> **WHAT IS EXPECTED**
Extract every line of text from the listing below, copying each one without any change and leaving out the pictures.

(Stored data entries)
================================

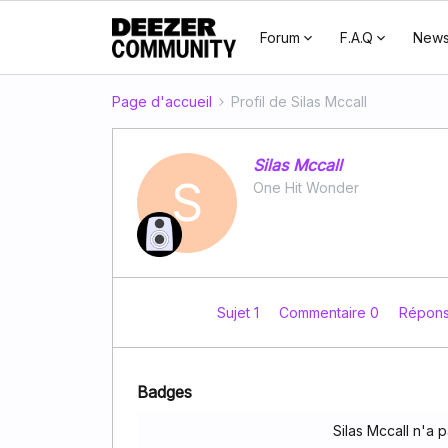
Forum
F.A.Q
New
Page d'accueil
Profil de Silas Mccall
Silas Mccall
S
One Hit Wonder
Sujet 1
Commentaire 0
Répon
Badges
Silas Mccall n'a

================================

> **RESULT OF THE TASK**
Forum
F.A.Q
New
Page d'accueil
Profil de Silas Mccall
Silas Mccall
S
One Hit Wonder
Sujet 1
Commentaire 0
Répon
Badges
Silas Mccall n'a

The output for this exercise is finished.